Поэт Евгений Евтушенко, как и я, оказавшийся в ту ночь на Трубной, в книге «Волчий паспорт» тоже с ужасом вспоминает о столбе, но не фонарном, а светофорном, о раздавленной об него девчонке, о трупах, по которым ему приходилось шагать. Игорь Васильевич Бестужев-Лада, социолог-футуролог, в тот день тоже попал на Трубную, да еще вместе с женой, правда, ненадолго. Их «спас какой-то сержант, крикнувший, чтобы они на карачках пролезли наружу под огромными военными фургонами-грузовиками. Оказавшись на внешней стороне, они услышали дикий вой сотен людей, погибавших под грудой тел…» Такое впечатление, что мы «провожали» Сталина в разных местах. На самом деле это всего лишь услужливость подсознания, трансформирующего общепринятый стереотип в псевдо, а затем в просто «реальность». Такое случается со многими, особенно с людьми впечатлительными.
– Сталин умер. Сегодня. Завтра объявят, – произнес отец после мучительно длинной паузы.

§ **ЗАПИСИ НАБОРА ДАННЫХ**

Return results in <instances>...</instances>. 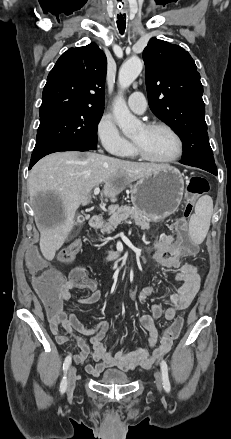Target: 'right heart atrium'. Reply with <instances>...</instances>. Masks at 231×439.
Here are the masks:
<instances>
[{
	"label": "right heart atrium",
	"mask_w": 231,
	"mask_h": 439,
	"mask_svg": "<svg viewBox=\"0 0 231 439\" xmlns=\"http://www.w3.org/2000/svg\"><path fill=\"white\" fill-rule=\"evenodd\" d=\"M96 136L102 147L115 156L128 155L132 146L121 134L115 120L108 114H104L96 125Z\"/></svg>",
	"instance_id": "obj_1"
}]
</instances>
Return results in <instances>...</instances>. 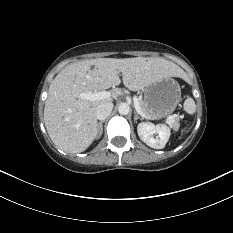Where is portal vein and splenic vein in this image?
I'll return each instance as SVG.
<instances>
[{
    "instance_id": "1",
    "label": "portal vein and splenic vein",
    "mask_w": 233,
    "mask_h": 233,
    "mask_svg": "<svg viewBox=\"0 0 233 233\" xmlns=\"http://www.w3.org/2000/svg\"><path fill=\"white\" fill-rule=\"evenodd\" d=\"M79 97L82 99H86L89 101H96V100H102V99H108L111 97V93L109 91H100V92H89V93H80ZM133 102H134V107L136 109V111L143 116L144 118H150L147 117V115H145L142 110L141 107L139 105V100L136 96L133 97ZM166 119L168 120V122L170 124L174 123V117L173 116H167Z\"/></svg>"
}]
</instances>
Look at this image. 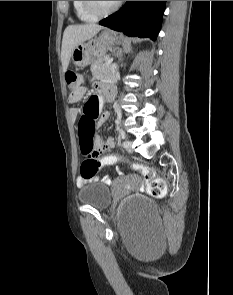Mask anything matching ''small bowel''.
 <instances>
[{
	"label": "small bowel",
	"instance_id": "1",
	"mask_svg": "<svg viewBox=\"0 0 233 295\" xmlns=\"http://www.w3.org/2000/svg\"><path fill=\"white\" fill-rule=\"evenodd\" d=\"M83 93L82 95L76 97V98H70L69 97V102L72 104L78 103L81 101L84 97ZM70 114L72 118H77L78 115L80 114V109L78 107H72L70 109ZM83 115H89L92 117L94 120L95 124H101L103 123L107 118H108V113L107 112H101V103L99 101V98L97 96L91 97L87 103L85 104L84 110H83ZM97 146L99 151L103 152L106 150H109L114 147V142L113 139L109 136H106L103 139H97ZM96 180V178H94ZM103 181L107 184L110 183V178L105 176L103 178ZM88 182V179H84L82 177H79L77 179V186L82 187L85 183Z\"/></svg>",
	"mask_w": 233,
	"mask_h": 295
}]
</instances>
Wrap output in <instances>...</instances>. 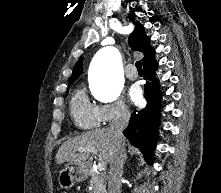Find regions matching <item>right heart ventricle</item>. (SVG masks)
I'll return each mask as SVG.
<instances>
[{"label": "right heart ventricle", "instance_id": "e07e8e85", "mask_svg": "<svg viewBox=\"0 0 221 193\" xmlns=\"http://www.w3.org/2000/svg\"><path fill=\"white\" fill-rule=\"evenodd\" d=\"M70 110L73 120L79 128H96L101 123L98 106L89 100L83 90H78L73 95Z\"/></svg>", "mask_w": 221, "mask_h": 193}]
</instances>
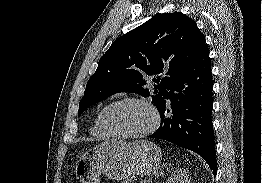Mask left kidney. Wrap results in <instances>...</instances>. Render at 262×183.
<instances>
[{
    "instance_id": "1",
    "label": "left kidney",
    "mask_w": 262,
    "mask_h": 183,
    "mask_svg": "<svg viewBox=\"0 0 262 183\" xmlns=\"http://www.w3.org/2000/svg\"><path fill=\"white\" fill-rule=\"evenodd\" d=\"M165 183H190V173L187 168L176 169Z\"/></svg>"
}]
</instances>
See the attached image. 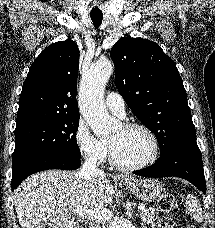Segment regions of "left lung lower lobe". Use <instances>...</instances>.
Returning a JSON list of instances; mask_svg holds the SVG:
<instances>
[{"instance_id": "1", "label": "left lung lower lobe", "mask_w": 215, "mask_h": 228, "mask_svg": "<svg viewBox=\"0 0 215 228\" xmlns=\"http://www.w3.org/2000/svg\"><path fill=\"white\" fill-rule=\"evenodd\" d=\"M133 173L144 177H180L206 194L202 156L195 138L178 143L162 154L153 165Z\"/></svg>"}]
</instances>
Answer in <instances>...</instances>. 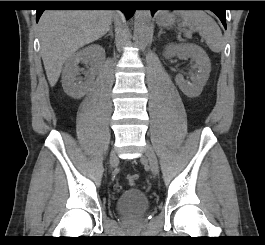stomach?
<instances>
[{
  "label": "stomach",
  "instance_id": "obj_1",
  "mask_svg": "<svg viewBox=\"0 0 265 245\" xmlns=\"http://www.w3.org/2000/svg\"><path fill=\"white\" fill-rule=\"evenodd\" d=\"M175 14L166 13L159 19V25L162 27H170L176 22Z\"/></svg>",
  "mask_w": 265,
  "mask_h": 245
}]
</instances>
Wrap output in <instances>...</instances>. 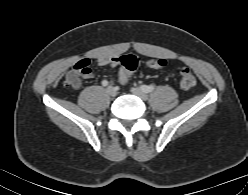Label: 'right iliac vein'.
<instances>
[{"mask_svg": "<svg viewBox=\"0 0 248 195\" xmlns=\"http://www.w3.org/2000/svg\"><path fill=\"white\" fill-rule=\"evenodd\" d=\"M106 92L112 97H115L117 95V91L113 86H108Z\"/></svg>", "mask_w": 248, "mask_h": 195, "instance_id": "right-iliac-vein-1", "label": "right iliac vein"}]
</instances>
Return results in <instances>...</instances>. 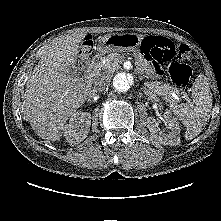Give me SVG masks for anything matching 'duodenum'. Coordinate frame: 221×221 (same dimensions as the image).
Returning a JSON list of instances; mask_svg holds the SVG:
<instances>
[{
    "label": "duodenum",
    "mask_w": 221,
    "mask_h": 221,
    "mask_svg": "<svg viewBox=\"0 0 221 221\" xmlns=\"http://www.w3.org/2000/svg\"><path fill=\"white\" fill-rule=\"evenodd\" d=\"M99 55L86 63V73L88 76H94L97 72V62Z\"/></svg>",
    "instance_id": "duodenum-1"
}]
</instances>
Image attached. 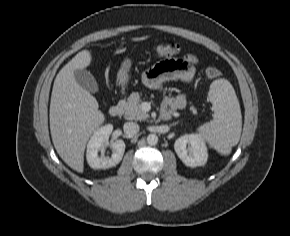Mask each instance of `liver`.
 I'll return each mask as SVG.
<instances>
[{
	"label": "liver",
	"mask_w": 290,
	"mask_h": 236,
	"mask_svg": "<svg viewBox=\"0 0 290 236\" xmlns=\"http://www.w3.org/2000/svg\"><path fill=\"white\" fill-rule=\"evenodd\" d=\"M88 50L76 54L57 74L50 102V131L54 147L62 160L79 173L84 170L87 141L105 120L94 96L82 88L74 71L91 63Z\"/></svg>",
	"instance_id": "liver-1"
}]
</instances>
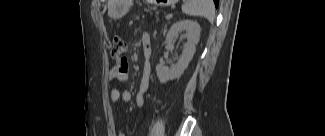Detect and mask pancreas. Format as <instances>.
Returning <instances> with one entry per match:
<instances>
[{
    "mask_svg": "<svg viewBox=\"0 0 325 136\" xmlns=\"http://www.w3.org/2000/svg\"><path fill=\"white\" fill-rule=\"evenodd\" d=\"M160 9H157L155 5H150L146 12H140L139 13V18L140 19H151L152 24H160L161 23V18L158 17L160 16Z\"/></svg>",
    "mask_w": 325,
    "mask_h": 136,
    "instance_id": "cf45deb5",
    "label": "pancreas"
}]
</instances>
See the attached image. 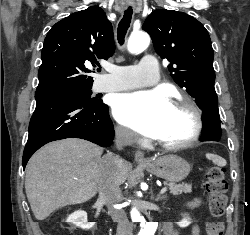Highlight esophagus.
<instances>
[{
    "mask_svg": "<svg viewBox=\"0 0 250 235\" xmlns=\"http://www.w3.org/2000/svg\"><path fill=\"white\" fill-rule=\"evenodd\" d=\"M134 159L138 163H149L150 160L145 158L144 153L140 150H137L134 154Z\"/></svg>",
    "mask_w": 250,
    "mask_h": 235,
    "instance_id": "obj_1",
    "label": "esophagus"
}]
</instances>
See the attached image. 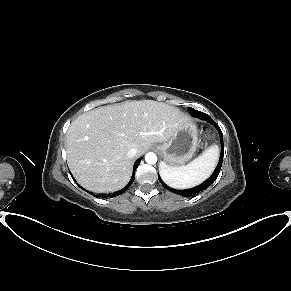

§ **ЦЕЛЬ ЗАДАНИЯ**
Продолжите отрывок воспоминаний о давке на Трубной, начав сразу после его последнего предложения.

§ **ОТВЕТ К ЗАДАЧЕ**
Отец прикрыл глаза. У меня комок подкатил к горлу, и я вышел в соседнюю комнату.
«Что же теперь будет?» – промелькнуло у меня в голове.
Переживал я искренне, но мое второе я как бы со стороны оценивало мое истинное состояние. Заглянув в себя поглубже, я ужаснулся: глубина горя никак не соответствовала трагизму момента. Я перестал всхлипывать и вернулся в столовую.
Отец, полуприкрыв глаза, продолжал сидеть на диване. Мама и сестры застыли на стульях вокруг стола.
– Где прощание? – спросил я.
– В Колонном зале, – как мне показалось, равнодушно и как-то отчужденно ответил отец и после паузы буднично добавил. – Очень устал за эти дни. Пойду посплю.
Отец тяжело поднялся и медленно направился в спальню. Я до сих пор хорошо помню каждое его движение, интонацию. Поведение отца поразило меня: как можно в такую минуту идти спать! И ни слова не сказать о НЕМ. Как будто ничего не случилось!
Наутро, как обычно, я отправился в институт. Я учился на первом курсе МЭИ – Московского энергетического института имени В. М. Молотова. Занятия начинались в 8 утра. Ехал на метро до станции «Бауманская», дальше к институту студентов вез 37-й трамвай. Когда я выходил из метро, на домах только развешивали траурные флаги. Через двадцать минут переполненный, как обычно, трамвай доставил нас на место. На парадных колоннах главного учебного здания МЭИ флаги уже висели.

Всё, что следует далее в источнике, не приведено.